Mit Blumen in der Hand geht er zu ihr, seinem Schneewittchen, das nie auf seine Fragen antwortet, sondern immer starr daliegt, während er hofft, dass sie ihn doch noch einmal anlächelt. Schneewittchen ist tot und er weiß es eigentlich, aber er kann sich nicht von der Schönheit trennen.

Mehrmals hatte ich das Buch “Schneewittchen muss sterben” schon in den Händen, bevor ich es doch gelesen habe. Ich war etwas skeptisch wegen des Buchtitels, wurde aber schnell eines Besseren belehrt.
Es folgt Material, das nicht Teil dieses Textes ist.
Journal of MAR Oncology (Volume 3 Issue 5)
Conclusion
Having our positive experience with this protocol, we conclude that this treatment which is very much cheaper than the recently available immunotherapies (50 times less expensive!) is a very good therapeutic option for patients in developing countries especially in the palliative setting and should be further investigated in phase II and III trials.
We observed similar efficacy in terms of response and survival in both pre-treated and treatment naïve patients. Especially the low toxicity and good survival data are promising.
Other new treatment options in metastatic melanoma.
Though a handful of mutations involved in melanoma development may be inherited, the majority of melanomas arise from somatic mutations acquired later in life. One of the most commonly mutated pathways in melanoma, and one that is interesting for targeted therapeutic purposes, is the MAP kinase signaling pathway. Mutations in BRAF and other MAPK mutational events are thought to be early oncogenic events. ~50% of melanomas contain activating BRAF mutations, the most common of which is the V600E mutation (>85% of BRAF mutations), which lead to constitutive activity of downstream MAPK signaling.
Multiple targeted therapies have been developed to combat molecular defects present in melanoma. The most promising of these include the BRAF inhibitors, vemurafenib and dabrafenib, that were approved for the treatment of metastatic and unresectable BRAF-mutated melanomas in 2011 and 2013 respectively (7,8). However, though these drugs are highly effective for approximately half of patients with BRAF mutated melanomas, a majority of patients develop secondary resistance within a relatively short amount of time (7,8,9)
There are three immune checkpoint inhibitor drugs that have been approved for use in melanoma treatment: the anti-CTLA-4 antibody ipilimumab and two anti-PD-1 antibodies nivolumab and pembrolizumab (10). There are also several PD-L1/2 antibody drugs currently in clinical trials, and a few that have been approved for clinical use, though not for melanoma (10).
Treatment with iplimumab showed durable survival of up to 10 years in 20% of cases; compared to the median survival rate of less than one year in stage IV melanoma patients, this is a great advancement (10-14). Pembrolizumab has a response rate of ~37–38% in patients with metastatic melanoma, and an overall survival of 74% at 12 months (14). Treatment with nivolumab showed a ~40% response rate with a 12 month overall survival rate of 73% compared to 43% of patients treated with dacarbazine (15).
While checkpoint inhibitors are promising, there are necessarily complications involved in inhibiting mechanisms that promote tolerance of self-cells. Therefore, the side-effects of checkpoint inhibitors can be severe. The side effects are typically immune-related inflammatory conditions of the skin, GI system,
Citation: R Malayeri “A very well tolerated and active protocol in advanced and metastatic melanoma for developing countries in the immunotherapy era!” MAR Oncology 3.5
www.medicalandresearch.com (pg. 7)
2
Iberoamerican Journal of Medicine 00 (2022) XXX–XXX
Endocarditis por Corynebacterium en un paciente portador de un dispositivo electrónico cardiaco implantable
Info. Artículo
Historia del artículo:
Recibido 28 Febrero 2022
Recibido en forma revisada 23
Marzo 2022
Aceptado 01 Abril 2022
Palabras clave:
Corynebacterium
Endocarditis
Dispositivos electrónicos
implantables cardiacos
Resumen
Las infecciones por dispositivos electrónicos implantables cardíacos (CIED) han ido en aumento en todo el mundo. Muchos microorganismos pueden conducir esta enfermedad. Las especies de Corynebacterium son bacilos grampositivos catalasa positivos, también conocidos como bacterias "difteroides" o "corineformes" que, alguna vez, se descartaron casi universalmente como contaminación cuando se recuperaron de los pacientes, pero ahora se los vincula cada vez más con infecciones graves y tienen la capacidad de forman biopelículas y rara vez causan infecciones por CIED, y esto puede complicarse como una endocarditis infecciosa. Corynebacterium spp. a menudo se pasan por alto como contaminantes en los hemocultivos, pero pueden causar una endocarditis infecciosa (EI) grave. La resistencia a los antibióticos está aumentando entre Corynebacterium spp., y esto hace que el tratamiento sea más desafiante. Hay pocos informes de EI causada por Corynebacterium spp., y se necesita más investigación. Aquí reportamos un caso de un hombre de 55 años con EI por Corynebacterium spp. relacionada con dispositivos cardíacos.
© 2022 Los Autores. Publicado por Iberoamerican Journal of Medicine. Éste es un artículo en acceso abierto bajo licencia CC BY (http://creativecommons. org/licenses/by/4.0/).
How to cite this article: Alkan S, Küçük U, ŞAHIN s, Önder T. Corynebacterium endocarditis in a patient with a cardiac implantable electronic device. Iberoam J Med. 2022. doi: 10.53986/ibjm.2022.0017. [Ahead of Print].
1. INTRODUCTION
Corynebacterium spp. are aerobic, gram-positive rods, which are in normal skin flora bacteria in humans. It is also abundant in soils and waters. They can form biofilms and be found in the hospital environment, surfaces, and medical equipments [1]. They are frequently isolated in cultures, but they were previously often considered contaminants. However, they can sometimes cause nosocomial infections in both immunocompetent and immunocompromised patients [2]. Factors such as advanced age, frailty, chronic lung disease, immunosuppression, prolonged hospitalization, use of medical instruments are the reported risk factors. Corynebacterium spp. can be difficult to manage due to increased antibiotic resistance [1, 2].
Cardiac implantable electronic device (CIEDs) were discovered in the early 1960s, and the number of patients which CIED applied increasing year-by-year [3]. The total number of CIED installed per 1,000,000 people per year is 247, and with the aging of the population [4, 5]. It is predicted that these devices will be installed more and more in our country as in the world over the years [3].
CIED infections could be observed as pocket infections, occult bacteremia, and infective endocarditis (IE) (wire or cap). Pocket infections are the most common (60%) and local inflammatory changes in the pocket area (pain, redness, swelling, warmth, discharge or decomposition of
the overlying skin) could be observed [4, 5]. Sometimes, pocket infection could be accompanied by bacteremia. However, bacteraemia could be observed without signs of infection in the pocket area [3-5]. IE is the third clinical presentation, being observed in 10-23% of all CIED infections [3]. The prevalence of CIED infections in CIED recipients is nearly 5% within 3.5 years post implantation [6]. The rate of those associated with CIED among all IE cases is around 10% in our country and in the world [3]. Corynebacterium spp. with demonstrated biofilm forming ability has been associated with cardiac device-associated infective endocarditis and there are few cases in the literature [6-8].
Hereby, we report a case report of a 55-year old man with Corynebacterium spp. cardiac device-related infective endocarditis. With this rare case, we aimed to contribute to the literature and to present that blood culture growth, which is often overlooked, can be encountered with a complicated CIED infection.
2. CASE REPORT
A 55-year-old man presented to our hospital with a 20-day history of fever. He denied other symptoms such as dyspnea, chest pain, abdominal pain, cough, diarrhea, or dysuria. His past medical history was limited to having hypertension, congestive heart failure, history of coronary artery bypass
Es ist ein spannender Krimi und keine Spur von märchenhafter Erzählung.

Einmal Mörder, immer Mörder

Vor 10 Jahren wurde Tobias wegen Mordes an einem jungen Mädchen zu einer Gefängnisstrafe verurteilt. Es waren lediglich Indizien, die den Abiturienten zum Verhängnis wurden. Als er aus dem Gefängnis entlassen wird und wieder in sein Dorf zurückkommt, hat sich vieles verändert. Seine Familie, die in der Dorfgemeinschaft immer angesehen war, wird gemieden. Und mit Tobias, dem Mörder, möchte man nichts zu tun haben.

Als im Dorf erneut ein junges Mädchen, die 17 jährige Amelie, vermisst wird, sind sich die Bewohner einig – Tobias hat mit dem Verschwinden etwas zu tun!

Die Polizisten Pia Kirchoff und Oliver von Bodenstein ermitteln und werden dabei auch mit dem Mordfall von vor 10 Jahren konfrontiert.

Video zum Buch:

Es war einmal ein kleines Dorf

In dem Dorf gibt es alles, was ein kleines Dorf so braucht. Es gibt den übermächtigen Claudius Terlinden, dem quasi alles gehört. Es gibt das Dorfgasthaus “Zum schwarten Ross”, in dem sich alle versammeln,  tratschen und saufen. Es gibt das kleine Geschäft, in dem fast noch mehr getratscht wird als im Dorfgasthaus. Es gibt den Dorftrottel Thies, den Sohn von Terlinden, der wegen einer leichten Behinderung gleich als Depp abgestempelt wird. Aber es gibt auch die junge Amelie, die gepierct ist, in schwarzen Klamotten rumläuft und als einzige mit Tobias und Thies so etwas wie eine Freundschaft pflegt.  So schön manch Vorteile, der Zusammenhalt, einer kleinen Dorfgemeinschaft sein können, so bedrückend kann es werden, wenn man plötzlich außerhalb dieser Gemeinschaft steht.

Fazit

Nele Neuhaus schafft es auf der einen Seite mit dem Verschwinden des jungen Mädchens und dem Mordfall von vor 10 Jahren die Spannung zu halten und auf der anderen Seite bringt sie den Alltag und die Probleme der Kriminalbeamten und Dorfbewohner näher.

Es ist ein spannender Krimi, der mich dazu gebracht hat noch mehr von Nele Neuhaus zu lesen.